Jaken peered ahead, wandering what creature Sesshomaru had enslaved to carry him. Well, whatever it was, anything would be better than walking. Jaken was sick to death of walking.
“That is quite an impressive fortress,” Miroku said.
The signs of an old landslide were still in evidence, but the central part of the canyon had been cleared and the rubble used to construct an edifice of stunning proportions, including a curtain wall that completely blocked off the canyon. Guards paced the top of the wall and sentries stood above the heavy iron gate in the middle.
“It's pretty conventional, if you ask me,” Inuyasha replied with a shrug. “It's designed to defend against a human army. What kind of a demon is this Bosoporu? You think he'd be more afraid of getting attacked by demons.”

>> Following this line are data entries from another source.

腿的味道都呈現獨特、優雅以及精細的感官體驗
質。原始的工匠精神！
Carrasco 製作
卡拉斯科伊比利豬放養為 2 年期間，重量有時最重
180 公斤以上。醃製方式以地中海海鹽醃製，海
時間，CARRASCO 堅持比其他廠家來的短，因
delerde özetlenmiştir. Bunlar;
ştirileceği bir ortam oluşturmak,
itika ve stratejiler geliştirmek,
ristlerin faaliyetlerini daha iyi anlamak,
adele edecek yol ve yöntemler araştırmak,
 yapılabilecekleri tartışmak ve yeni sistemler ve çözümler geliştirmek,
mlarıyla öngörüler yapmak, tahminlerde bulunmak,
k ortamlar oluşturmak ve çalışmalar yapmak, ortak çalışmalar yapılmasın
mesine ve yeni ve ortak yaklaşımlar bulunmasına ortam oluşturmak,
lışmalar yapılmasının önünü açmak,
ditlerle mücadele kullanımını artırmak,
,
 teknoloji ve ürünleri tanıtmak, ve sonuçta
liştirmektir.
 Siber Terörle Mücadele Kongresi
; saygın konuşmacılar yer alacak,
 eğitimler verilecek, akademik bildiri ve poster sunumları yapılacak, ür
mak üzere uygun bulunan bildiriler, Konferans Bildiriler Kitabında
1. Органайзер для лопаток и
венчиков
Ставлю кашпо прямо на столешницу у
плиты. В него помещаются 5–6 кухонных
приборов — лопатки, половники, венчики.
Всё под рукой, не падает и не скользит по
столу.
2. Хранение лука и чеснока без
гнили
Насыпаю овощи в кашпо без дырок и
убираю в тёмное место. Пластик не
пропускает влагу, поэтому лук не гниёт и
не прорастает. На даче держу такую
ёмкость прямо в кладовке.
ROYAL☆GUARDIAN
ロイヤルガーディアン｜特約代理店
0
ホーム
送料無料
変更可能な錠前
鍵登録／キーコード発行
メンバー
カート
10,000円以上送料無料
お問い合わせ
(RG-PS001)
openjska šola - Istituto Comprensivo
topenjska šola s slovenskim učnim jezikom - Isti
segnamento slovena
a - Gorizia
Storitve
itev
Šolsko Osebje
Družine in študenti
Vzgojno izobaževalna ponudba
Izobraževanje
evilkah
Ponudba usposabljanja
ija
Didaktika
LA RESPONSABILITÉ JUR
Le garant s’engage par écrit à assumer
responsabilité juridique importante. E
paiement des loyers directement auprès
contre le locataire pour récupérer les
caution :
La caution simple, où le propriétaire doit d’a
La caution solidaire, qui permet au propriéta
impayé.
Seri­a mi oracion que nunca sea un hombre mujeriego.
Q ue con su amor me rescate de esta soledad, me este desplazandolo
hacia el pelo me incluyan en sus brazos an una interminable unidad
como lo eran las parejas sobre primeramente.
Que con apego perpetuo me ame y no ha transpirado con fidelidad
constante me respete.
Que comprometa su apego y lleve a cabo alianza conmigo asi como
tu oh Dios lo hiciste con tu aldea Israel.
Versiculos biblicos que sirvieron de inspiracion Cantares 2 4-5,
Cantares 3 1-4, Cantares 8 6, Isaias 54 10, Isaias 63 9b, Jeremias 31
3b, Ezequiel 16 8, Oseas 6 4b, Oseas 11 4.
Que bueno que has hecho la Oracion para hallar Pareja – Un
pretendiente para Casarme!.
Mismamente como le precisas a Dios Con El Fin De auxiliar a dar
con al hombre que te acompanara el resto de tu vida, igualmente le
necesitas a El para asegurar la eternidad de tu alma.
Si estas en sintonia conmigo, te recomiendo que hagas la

“I think he's very clever,” Sango said. “He's planning for all contingencies. I'm sure he has other defenses for demon attacks.”
“Maybe.” Inuyasha studied the fortress with a frown. “It's gonna make it tough for us to get in, though.” From their vantage point on the mountain above the canyon, they had a good view of the fortress below. He scanned the canyon walls behind and above the fortress. The rubble from the landslide had been loosened by the construction. Any attempt to traverse them would undoubtedly cause more landslides, but the fortress was too far out into the canyon for this to cause them any trouble. “Are you sure there's a barrier, Miroku?”
“Why are you asking me? You can feel it as plainly as I can.”
Inuyasha twitched his shoulders. “But it doesn't feel like a normal demon miasma. There's something, I don't know, wrong with it.”
“Kilala thinks so too,” Sango said.
Kilala growled in agreement.
“You can still break it with the Red Tetsusaiga, can't you, Inuyasha?” Shippo asked.
“Probably. But you know, I think we should try a straight frontal assault first.”
“Because Bosoporu's been out of it for a long time. He won't know anything about me. I want to get a feel for him before I show him all my power. Remember, our goal is to get Rin back alive. If he gets desperate, he might kill her. We need to trick him into coming out because he thinks he can beat us and kill him in the open.”
Miroku nodded admiringly. “Good heavens, Inuyasha! That is actually a well-reasoned, well-thought out plan. I'm astonished.”
“Give it a rest, Miroku!” Inuyasha growled. “I'm not stupid, you know.”
“After all these years, I may be forced to come to that conclusion.”
Shippo and Sango snickered.
Inuyasha muttered something unflattering under his breath and stalked away. “Let's get going,” he snarled over his shoulder. “We have a few hours before sunset. Let's see if we can't kill off a few of his henchmen before dinner.”